The homelab had reached the stage where every service lived on its own port and every one of them threw a certificate warning. I had a mental map of which colon-number meant which app, which is a sign of a problem, not a system. So I put a single reverse proxy in front of the lot and gave everything a real name.
The bit people get stuck on is certificates for things that aren't reachable from the internet. You don't need to expose them. Let's Encrypt's DNS-01 challenge proves you control the domain by writing a TXT record, so the box requesting the cert never has to accept an inbound connection. My proxy talks to my DNS provider's API, gets a wildcard for *.home.example, and renews on a timer. Everything internal then sits behind one trusted cert.

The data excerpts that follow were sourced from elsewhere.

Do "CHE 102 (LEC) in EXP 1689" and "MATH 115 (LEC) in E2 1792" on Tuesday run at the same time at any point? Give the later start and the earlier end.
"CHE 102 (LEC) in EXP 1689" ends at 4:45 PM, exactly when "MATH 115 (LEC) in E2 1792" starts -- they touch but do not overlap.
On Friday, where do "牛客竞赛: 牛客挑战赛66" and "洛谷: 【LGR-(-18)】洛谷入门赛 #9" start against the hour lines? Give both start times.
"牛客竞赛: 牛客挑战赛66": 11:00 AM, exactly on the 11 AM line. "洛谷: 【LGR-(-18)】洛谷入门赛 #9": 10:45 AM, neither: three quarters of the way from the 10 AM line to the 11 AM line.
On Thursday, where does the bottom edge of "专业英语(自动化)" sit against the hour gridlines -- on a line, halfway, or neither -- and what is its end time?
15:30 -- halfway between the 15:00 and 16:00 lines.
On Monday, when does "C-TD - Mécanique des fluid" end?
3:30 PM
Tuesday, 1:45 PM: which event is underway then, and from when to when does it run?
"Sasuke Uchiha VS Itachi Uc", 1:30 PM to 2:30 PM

So grafana.home.example and unifi.home.example both resolve to the proxy on the LAN, terminate TLS there, and hand off to the real service over plain HTTP on the back side. No warnings, no remembered ports, and nothing facing outward that doesn't have to. The wildcard means adding a new service is one proxy block and zero new certificates.
The only real gotcha was rate limits while I fumbled the DNS credentials; test against Let's Encrypt's staging endpoint first, or you'll spend an hour locked out wondering why. Past that, it has quietly renewed itself for weeks and I've stopped thinking about it, which is the whole point.